Many therapeutics have targeted this dysfunction, including cyclase activators which can activate the guanylyl cyclase independently and in fact stimulate NO binding.
These have been shown to prevent leukocytes from sticking to the lumen wall, hence reducing infiltration. This is effected by the reduced expression of adhesion molecules such as P-selectin that is stimulated by the NO pathway.
How is vasoconstriction associated with vascular remodelling?
Vasodilatory and vasoconstrictory factors form a dynamic balance to modulate the blood vessel. They also affect thrombosis and the vascular remodelling process.
Vasodilatory factors such as NO, prostacyclin, Vasoactive Intestinal Peptide and assorted potassium channels resisting remodelling while vasoconstriction-promoting factors such as endothelin, thromboxane, angiotensin II, serotonin and growth factors promote remodelling.

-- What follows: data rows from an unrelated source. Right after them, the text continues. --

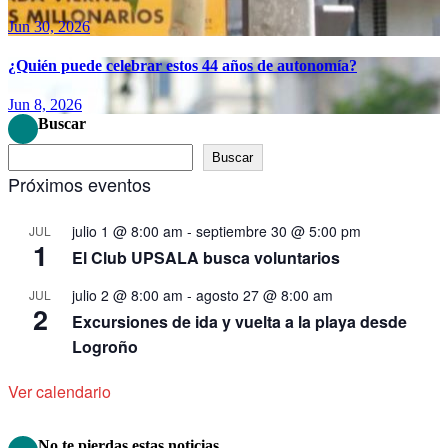
Jun 30, 2026
¿Quién puede celebrar estos 44 años de autonomía?
Jun 8, 2026
Buscar
Buscar
Próximos eventos
julio 1 @ 8:00 am
-
septiembre 30 @ 5:00 pm
JUL
1
El Club UPSALA busca voluntarios
julio 2 @ 8:00 am
-
agosto 27 @ 8:00 am
JUL
2
Excursiones de ida y vuelta a la playa desde
Logroño
Ver calendario
No te pierdas estas noticias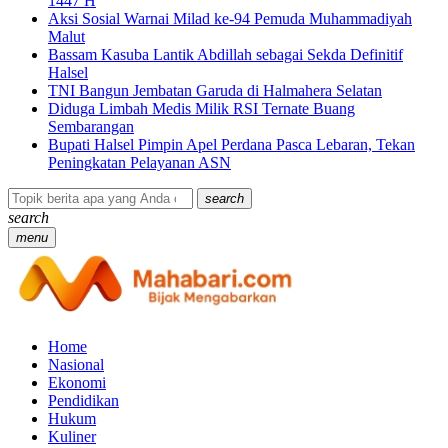
1447 H
Aksi Sosial Warnai Milad ke-94 Pemuda Muhammadiyah
Malut
Bassam Kasuba Lantik Abdillah sebagai Sekda Definitif
Halsel
TNI Bangun Jembatan Garuda di Halmahera Selatan
Diduga Limbah Medis Milik RSI Ternate Buang
Sembarangan
Bupati Halsel Pimpin Apel Perdana Pasca Lebaran, Tekan
Peningkatan Pelayanan ASN
search
search
menu
Home
Nasional
Ekonomi
Pendidikan
Hukum
Kuliner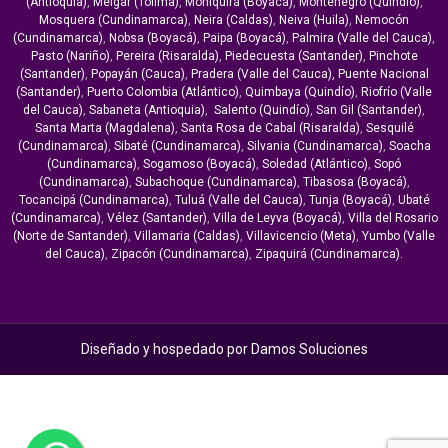
(Antioquia)
,
Melgar (Tolima)
,
Moniquirá (Boyacá)
,
Montenegro (Quindío)
,
Mosquera (Cundinamarca)
,
Neira (Caldas)
,
Neiva (Huila)
,
Nemocón
(Cundinamarca)
,
Nobsa (Boyacá)
,
Paipa (Boyacá)
,
Palmira (Valle del Cauca)
,
Pasto (Nariño)
,
Pereira (Risaralda)
,
Piedecuesta (Santander)
,
Pinchote
(Santander)
,
Popayán (Cauca)
,
Pradera (Valle del Cauca),
Puente Nacional
(Santander)
,
Puerto Colombia (Atlántico)
,
Quimbaya (Quindío)
,
Riofrío (Valle
del Cauca)
,
Sabaneta (Antioquia)
,
Salento (Quindío)
,
San Gil (Santander)
,
Santa Marta (Magdalena)
,
Santa Rosa de Cabal (Risaralda)
,
Sesquilé
(Cundinamarca)
,
Sibaté (Cundinamarca)
,
Silvania (Cundinamarca)
,
Soacha
(Cundinamarca)
,
Sogamoso (Boyacá)
,
Soledad (Atlántico)
,
Sopó
(Cundinamarca)
,
Subachoque (Cundinamarca)
,
Tibasosa (Boyacá)
,
Tocancipá (Cundinamarca)
,
Tuluá (Valle del Cauca)
,
Tunja (Boyacá)
,
Ubaté
(Cundinamarca)
,
Vélez (Santander)
,
Villa de Leyva (Boyacá)
,
Villa del Rosario
(Norte de Santander)
,
Villamaria (Caldas)
,
Villavicencio (Meta)
,
Yumbo (Valle
del Cauca)
,
Zipacón (Cundinamarca)
,
Zipaquirá (Cundinamarca).
Diseñado y hospedado por
Damos Soluciones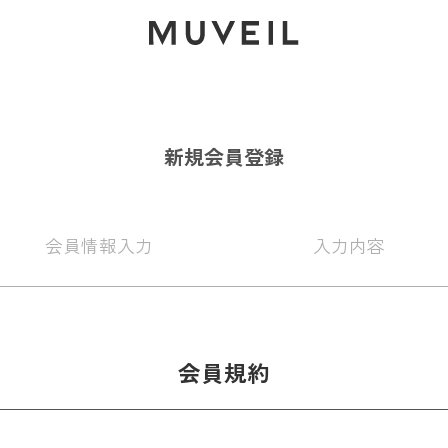
2026 AUTUMN WINTER COLLECTION
新規会員登録
会員情報
入力
入力
内容
会員規約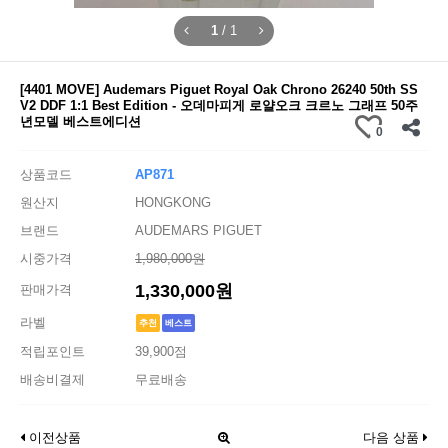
1
/
1
[4401 MOVE] Audemars Piguet Royal Oak Chrono 26240 50th SS
V2 DDF 1:1 Best Edition - 오데마피게 로얄오크 크르노 그래프 50주
년모델 베스트에디션
0
상품코드
AP871
원산지
HONGKONG
브랜드
AUDEMARS PIGUET
시중가격
1,980,000원
1,330,000원
판매가격
라벨
추천
베스트
적립포인트
39,900점
배송비결제
무료배송
이전상품
다음 상품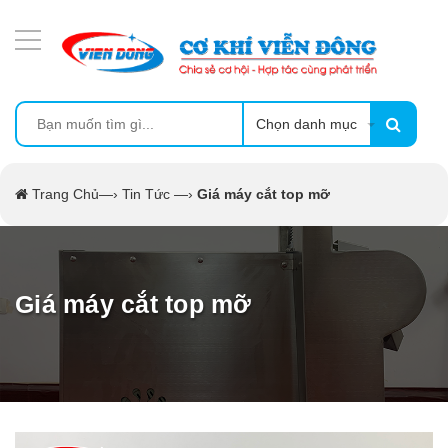
DANH MỤC SẢN PHẨM
MÁY ÉP MÍA TẠO BỌT
MÁY RỬA BÁT SIÊU ÂM
Chọn danh mục
TỦ SẤY
Trang Chủ
—›
Tin Tức
—›
Giá máy cắt top mỡ
LÒ SẤY
MÁY SẤY THỰC PHẨM CÔNG NGHIỆP
Giá máy cắt top mỡ
CẨM NANG
THIẾT BỊ NHÀ BẾP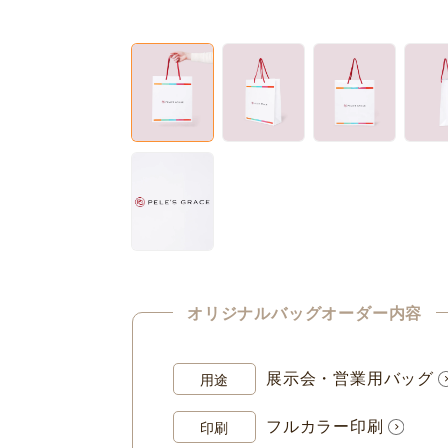
オリジナルバッグオーダー内容
展示会・営業用バッグ
用途
フルカラー印刷
印刷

What is the quiescent SMC phenotype?
In their quiescent state the SMCs have a contractile, spindle-shaped phenotype, with many myofilament bundles. They are non-proliferating and non-migratory (being more susceptible to growth inhibitors such as NO and ApoE). Quiescent SMCs posess the contractile fibers that cross the cell to expand and contract it.
How do quiescent SMC interact with the ECM?
They are instead fixed into the ECM and to each other through focal adhesions and integrin receptors which restrain them in the insterstitial matrix preventing migration into the intima and allowing for inhibitory integrin-matrix signalling.